-- TEXT PASSAGE follows --
I designed a cloud-native platform that allowed the company to safely move from a single on-premise server to a scalable, production-ready architecture tailored for hospitals and medical labs. The core idea was a central platform for the client, with fully isolated environments for each hospital or lab, ensuring security, performance, and operational simplicity from day one.

I started by laying down strong cloud foundations in GCP. This included defining IAM users, groups, and service accounts with least-privilege access, setting organization policies, and structuring projects to clearly separate internal development from production. Logging and monitoring were centralized in dedicated projects using log sinks, providing full auditability and visibility across the platform. Networking followed a hub-and-spoke model, isolating internal environments from production while tightly controlling traffic through firewall rules, network tags, and Cloud NAT with IAM-authenticated tunnels.

Each hospital or lab was provisioned with its own dedicated Windows Server VM in the production project. These VMs were fully isolated from one another at both the network and identity level, preventing any lateral access between labs and ensuring that no customer could access training datasets or data from other organizations. Labs were only able to upload and label data, while hospitals could submit studies and receive predictions, with all operations logged by default.

To enable medical imaging workflows, I migrated approximately 40 TB of anonymized DICOM data into Google Cloud Healthcare DICOM stores. Anonymization was enforced by default, and new datasets followed the same guarantees. Labs interacted with the system through a DICOM viewer installed on their dedicated VM, allowing them to upload, visualize, and label images. Labeling metadata was stored in BigQuery, enabling downstream use by the data science team without exposing raw datasets.

Scalability was achieved through infrastructure automation. I built reusable Terraform modules that acted as blueprints for onboarding new hospitals or labs. Provisioning a new environment required only adding a small configuration block for a new module instance and running a Terraform plan and apply, with state safely stored in GCS. VM provisioning, security configuration, and software installation were fully automated via startup scripts, including the installation of Java, Jenkins, and the DICOM viewer. Once provisioning completed, no further manual setup was required.
-- TEXT PASSAGE concluded --
-- GIVEN INFORMATION follows --
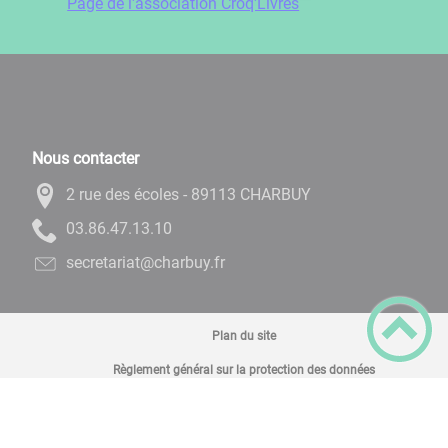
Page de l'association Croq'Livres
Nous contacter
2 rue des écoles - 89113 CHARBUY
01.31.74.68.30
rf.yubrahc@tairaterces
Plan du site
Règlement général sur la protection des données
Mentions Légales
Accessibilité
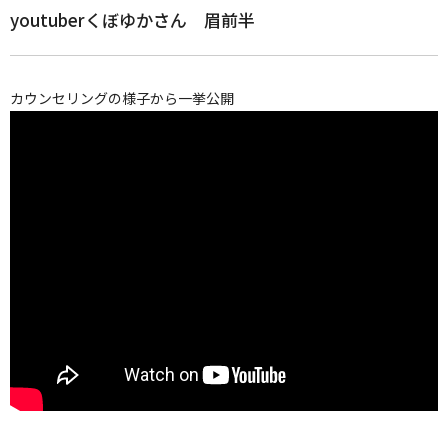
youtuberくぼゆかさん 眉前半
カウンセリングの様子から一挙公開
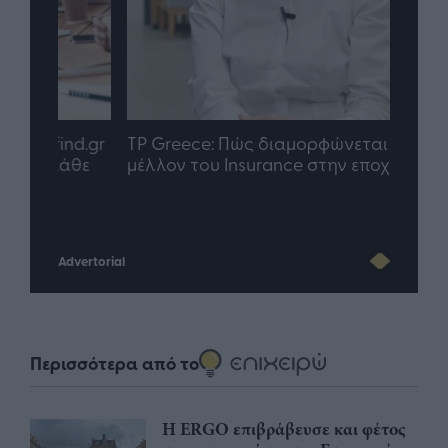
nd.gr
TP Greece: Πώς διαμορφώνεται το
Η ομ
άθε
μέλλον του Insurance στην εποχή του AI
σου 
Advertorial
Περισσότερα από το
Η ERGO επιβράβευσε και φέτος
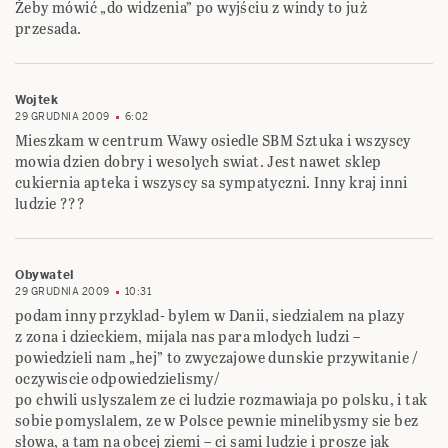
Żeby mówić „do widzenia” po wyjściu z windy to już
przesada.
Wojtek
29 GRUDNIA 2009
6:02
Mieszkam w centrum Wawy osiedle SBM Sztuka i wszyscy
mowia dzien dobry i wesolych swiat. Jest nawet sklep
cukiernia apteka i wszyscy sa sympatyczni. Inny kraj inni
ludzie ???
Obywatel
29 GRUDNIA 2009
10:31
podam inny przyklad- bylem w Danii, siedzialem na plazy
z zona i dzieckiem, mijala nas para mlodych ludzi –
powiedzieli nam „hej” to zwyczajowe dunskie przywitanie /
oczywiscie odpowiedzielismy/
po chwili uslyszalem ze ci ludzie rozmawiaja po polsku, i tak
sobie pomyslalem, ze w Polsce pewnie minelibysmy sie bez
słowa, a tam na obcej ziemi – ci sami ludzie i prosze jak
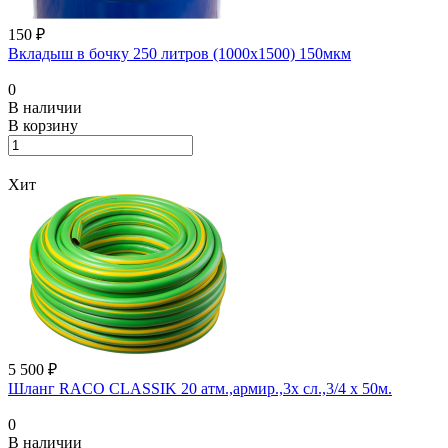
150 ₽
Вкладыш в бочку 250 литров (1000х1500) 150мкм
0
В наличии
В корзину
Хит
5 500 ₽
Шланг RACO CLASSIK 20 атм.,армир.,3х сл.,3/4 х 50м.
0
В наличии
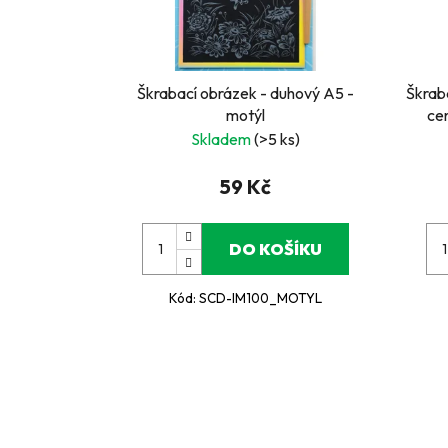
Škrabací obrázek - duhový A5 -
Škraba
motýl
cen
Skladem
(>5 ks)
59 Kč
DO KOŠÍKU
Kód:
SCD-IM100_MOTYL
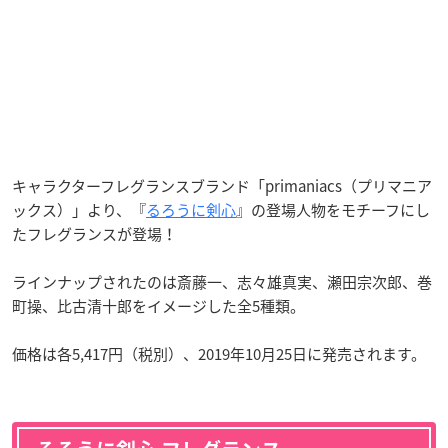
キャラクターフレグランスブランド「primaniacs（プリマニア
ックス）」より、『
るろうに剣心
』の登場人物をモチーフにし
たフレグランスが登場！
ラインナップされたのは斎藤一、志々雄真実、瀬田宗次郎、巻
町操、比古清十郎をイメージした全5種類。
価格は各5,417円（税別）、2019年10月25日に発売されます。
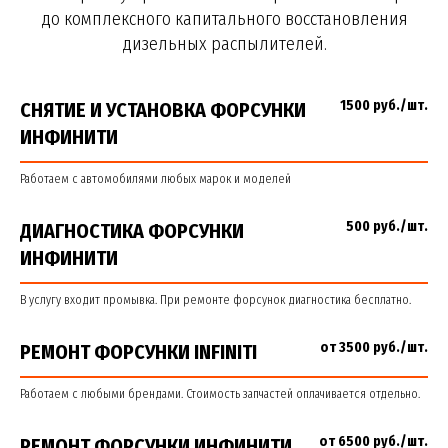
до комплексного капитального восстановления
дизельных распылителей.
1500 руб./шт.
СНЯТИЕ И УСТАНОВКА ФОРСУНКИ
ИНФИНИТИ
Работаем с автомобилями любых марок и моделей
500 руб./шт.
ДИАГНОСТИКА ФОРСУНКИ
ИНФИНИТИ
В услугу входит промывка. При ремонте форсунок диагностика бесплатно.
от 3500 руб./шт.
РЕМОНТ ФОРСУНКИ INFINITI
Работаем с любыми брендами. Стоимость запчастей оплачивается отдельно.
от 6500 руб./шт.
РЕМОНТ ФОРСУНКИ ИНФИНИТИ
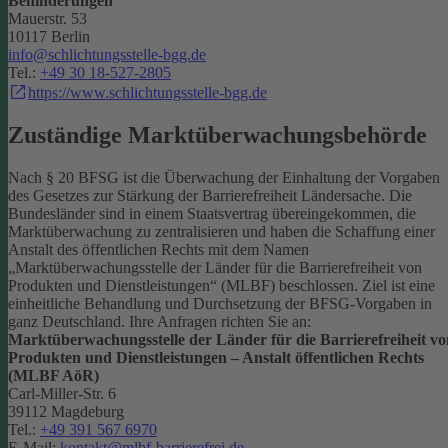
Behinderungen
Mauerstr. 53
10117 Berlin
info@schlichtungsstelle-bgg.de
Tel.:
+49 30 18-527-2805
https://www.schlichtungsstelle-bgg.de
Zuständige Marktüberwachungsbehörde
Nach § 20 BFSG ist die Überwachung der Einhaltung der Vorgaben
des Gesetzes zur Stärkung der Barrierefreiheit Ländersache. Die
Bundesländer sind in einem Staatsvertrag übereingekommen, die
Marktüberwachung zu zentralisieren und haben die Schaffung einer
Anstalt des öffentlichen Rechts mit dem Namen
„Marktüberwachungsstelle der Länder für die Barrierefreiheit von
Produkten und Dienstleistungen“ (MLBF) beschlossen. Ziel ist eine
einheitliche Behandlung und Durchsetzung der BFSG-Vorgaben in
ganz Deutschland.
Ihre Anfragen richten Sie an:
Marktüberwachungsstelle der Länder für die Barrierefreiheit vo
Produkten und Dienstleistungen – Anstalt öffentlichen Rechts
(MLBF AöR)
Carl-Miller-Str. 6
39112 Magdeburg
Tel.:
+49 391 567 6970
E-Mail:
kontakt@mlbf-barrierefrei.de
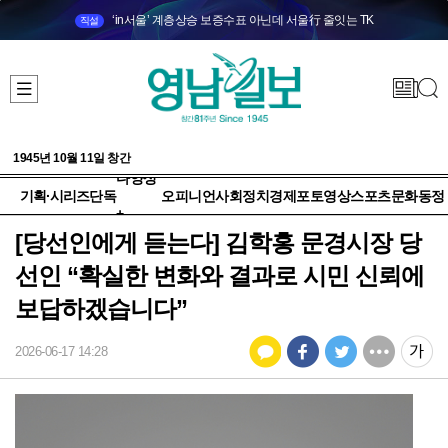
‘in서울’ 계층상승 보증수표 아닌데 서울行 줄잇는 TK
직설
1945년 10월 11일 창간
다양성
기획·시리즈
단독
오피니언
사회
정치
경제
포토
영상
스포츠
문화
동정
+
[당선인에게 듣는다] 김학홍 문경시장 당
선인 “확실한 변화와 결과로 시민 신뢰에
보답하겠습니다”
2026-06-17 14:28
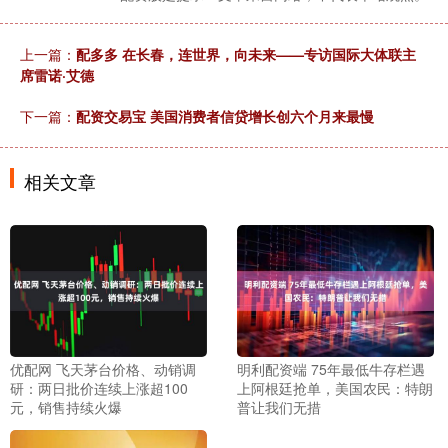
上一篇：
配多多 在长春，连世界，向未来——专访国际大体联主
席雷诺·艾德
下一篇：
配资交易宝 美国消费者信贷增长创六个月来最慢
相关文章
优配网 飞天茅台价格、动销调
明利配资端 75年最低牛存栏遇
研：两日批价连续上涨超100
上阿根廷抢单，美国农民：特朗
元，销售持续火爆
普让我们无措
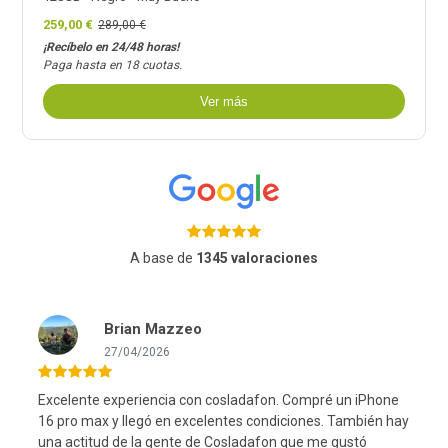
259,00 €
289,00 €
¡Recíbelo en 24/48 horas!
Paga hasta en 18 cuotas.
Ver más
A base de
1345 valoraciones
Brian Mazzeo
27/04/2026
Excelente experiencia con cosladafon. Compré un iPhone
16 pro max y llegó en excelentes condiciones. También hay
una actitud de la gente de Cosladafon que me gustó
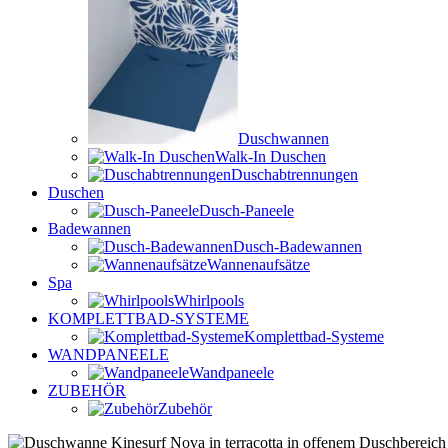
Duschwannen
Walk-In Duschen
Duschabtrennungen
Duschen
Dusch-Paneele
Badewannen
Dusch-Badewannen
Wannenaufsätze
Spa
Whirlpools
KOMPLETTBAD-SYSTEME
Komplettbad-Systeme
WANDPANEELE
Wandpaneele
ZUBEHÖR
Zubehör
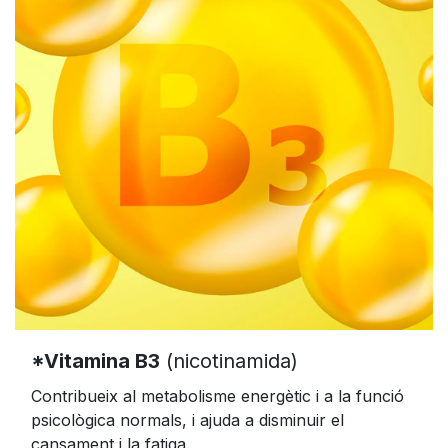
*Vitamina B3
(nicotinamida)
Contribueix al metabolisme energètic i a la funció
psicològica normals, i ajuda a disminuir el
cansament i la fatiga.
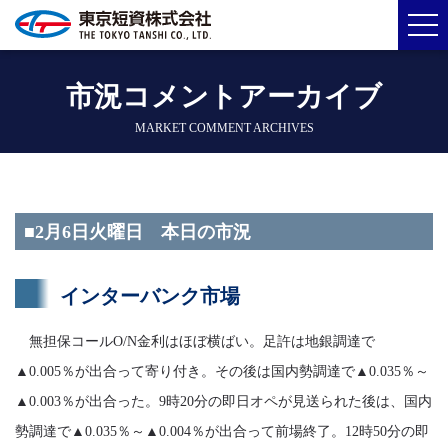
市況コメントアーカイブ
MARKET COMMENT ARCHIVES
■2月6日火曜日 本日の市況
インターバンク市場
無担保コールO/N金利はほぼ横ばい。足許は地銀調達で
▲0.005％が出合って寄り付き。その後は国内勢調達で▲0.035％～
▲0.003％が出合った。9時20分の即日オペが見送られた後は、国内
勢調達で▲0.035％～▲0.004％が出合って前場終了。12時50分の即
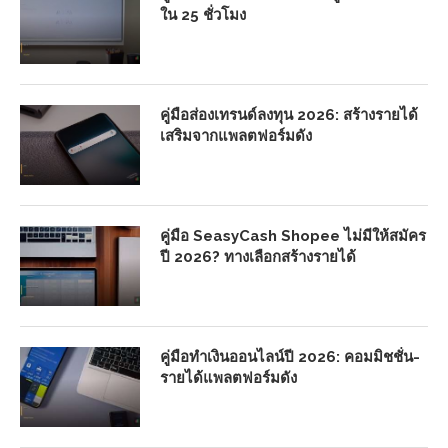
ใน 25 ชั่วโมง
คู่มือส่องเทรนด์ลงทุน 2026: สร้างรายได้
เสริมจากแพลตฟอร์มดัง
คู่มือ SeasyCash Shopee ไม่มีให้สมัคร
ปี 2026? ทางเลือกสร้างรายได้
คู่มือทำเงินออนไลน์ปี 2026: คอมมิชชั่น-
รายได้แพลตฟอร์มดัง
-- GIVEN INFORMATION concluded --
## TASKS FOR THIS EXERCISE
(a) Condense the paragraph of the cloud platform passage that begins "Each hospital or lab was provisioned" into a short bulleted list that keeps its main facts.
(b) Continue the cloud platform passage from its final sentence.
The material has no role in this work.

## YOUR RESPONSES
(a)
- Every hospital or lab got its own dedicated Windows Server VM in the production project.
- The VMs were isolated from each other at both the network and identity level.
- No lateral access was possible between labs, and no customer could reach training datasets or other organizations' data.
- Labs could only upload and label data.
- Hospitals could submit studies and receive predictions.
- All operations were logged by default.

(b)
Operational complexity was kept intentionally low to accommodate a team of data scientists with no DevOps background. Jenkins handled in-VM automation tasks, while logging and monitoring were enabled by default with preconfigured dashboards. The result was a repeatable, secure, and low-maintenance platform that the data science team could operate independently, while labs and hospitals interacted only with their isolated environments.

The solution was validated through iterative demos and hands-on use by the client. Once deployed, labs were finally able to use the platform reliably, performance issues disappeared, and onboarding new hospitals became a predictable and fast process, turning a stalled research prototype into a system that could be used in real clinical workflows.

Impact & Results

Unblocked the transition from research to production, enabling hospitals and labs to reliably use the ML model in real clinical workflows.
Enabled early detection of cervical cancer by making the model accessible to medical institutions, directly supporting better and earlier treatment decisions.
Eliminated performance bottlenecks by replacing a single on-premise server with isolated, cloud-based environments per hospital and lab.
Reduced onboarding of new hospitals and labs to a repeatable, low-risk process using reusable Terraform blueprints.
Allowed new clients to be onboarded with minimal effort, requiring only the provisioning of a new VM rather than manual setup.
Established a secure-by-default platform with isolated access, centralized logging, and full auditability for sensitive medical workflows.
Minimized operational overhead, allowing data scientists with no prior cloud experience to operate and extend the platform independently.
Enabled the client to scale adoption and begin generating revenue from a previously stalled research prototype.